Die Gürtelmacherei hat dort lange Tradition. Basierend auf archäologischen Untersuchungen sind aus Káptalantóti Funde von Gürtelbeschlägen aus der Awarenzeit bekannt. Die Awaren waren ein zentralasiatisches Reitervolk, das im 6. Jahrhundert nach Europa einwanderte und über 200 Jahre lang (ca. 567–800 n. Chr.) ein supermächtiges Großreich im Pannonischen Tiefland errichtete. Typisch waren Gürtelbeschläge mit Greifenmotiven. In Káptalantóti bin ich auf eine interessante Manufaktur gestoßen, die einzigartige Lederprodukte anbietet: Unique Bags von Kovács Anett: Sie macht auch handgefertigte Ledergürtel aus Rindsleder. Super Qualität.
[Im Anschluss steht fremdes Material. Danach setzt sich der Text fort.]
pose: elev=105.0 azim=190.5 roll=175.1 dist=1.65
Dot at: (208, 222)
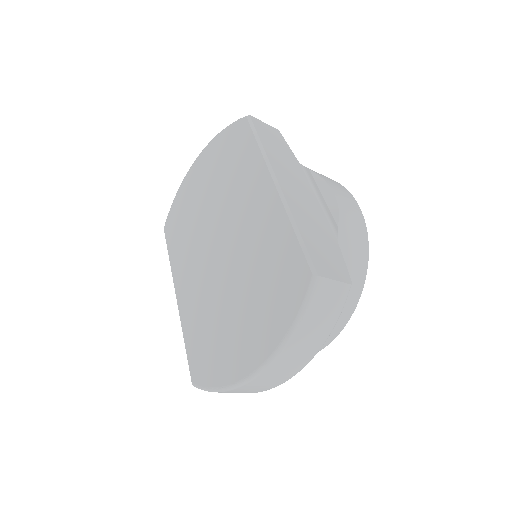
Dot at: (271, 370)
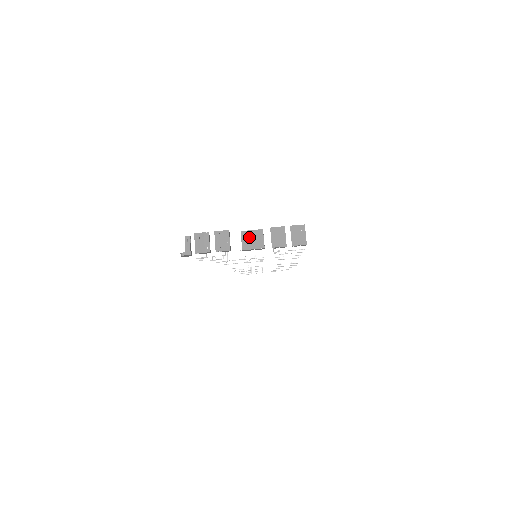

Sonderangebote verleiten manchmal dazu mehr zu kaufen, als man aktuell benötigt. Ab und zu wird was schlecht, worauf man nicht schnell genug zugegriffen hat, Oder man wird dick, weil was weg muß. Einige Politiker sind ein warnendes Beispiel. Ich brauche keine Namen nennen, jeder weiß wen ich meine. Die klagen ja immer gleich, wenn man ihre Hägebäuche anprangert. Body positiv und so. Warum hat der Teuffel die Grünen nicht geholt? – Weil sie immer noch ne Ausrede wußten.
Foto: Prabel

Mir sind inzwischen auch unverzichtbar eine flache, klappbare Waage bis 5 kg und und ein Thermometer (Griff mit klappbarem Sensor zB bei Suppe). In meine Rezepten schreibe ich „Nettowerte“, also bei 600 g Kartoffeln mit ungefährem Schälverlust 25 % macht das 600 g * 4/3 = 800 g. Rabatte: Wenn sie Waren betreffen, die sowieso auf dem Schirm sind – OK, sonst uninteressant. Zudem gibt es in dem bekannten Supermarkt bei scan & go für alles (auch Tanken) einen Rabatt mit deutlichen Beträgen im Jahr (nebenbei kommt man in zwei Minuten durch die Automatenkasse ohne Auspacken und seltener Kontrolle). Schattenseite: Gläserner Kunde. Mahlzeit! 🙂
Schälverlust von 25 Prozent ist doch eine Menge. Seitdem ich einen Gemüseschäler statt eines Schälmessers benutze, ist der Schälverlust m.E. deutlich geringer geworden. Ich habe das bisher aber noch nie nachgewogen. Wasbich nie für möglich gehalten hätte: Mit diesem Gemüse-Sparschäler (eigentlich für Spargel angeschafft) macht mir das Kartoffelschälen sogar richtig Spaß. Damit beende ich meinen Werbeblock.
Mit dem Rauchen habe ich aufgehört, als die Schachtel 3 Euro kostete. Das war mir einfach zu teuer.
Noch ein bißchen Werbeblock:
Der einzig wahre Spargelschäler https://www.idealo.de/preisvergleich/OffersOfProduct/1579421_-monopol-spargel-und-gemueseschaeler-265221-westmark.html – damit bekommt man die harten Spargelschalen im Nu ab! – An Gemüseschälern habe ich gern welche mit einem viereckigen Griff; meine Mutter hatte früher einen solchen, auf dem „Blitz Sparschäler“ stand, der sehr zufriedenstellend in Handhabung und Ergebnis war; vor ein paar Jahren habe ich mal versucht, etwas Ähnliches zu kaufen; übers Netz fand ich welche, aber nicht genau das gleiche, anderes Holz, runderer Griff (aber schon noch rechteckig, sonst hätte ich es nicht gekauft), andere Klingenform. Für Kartoffeln, Karotten, Süßkartoffeln finde ich diese jedenfalls gut.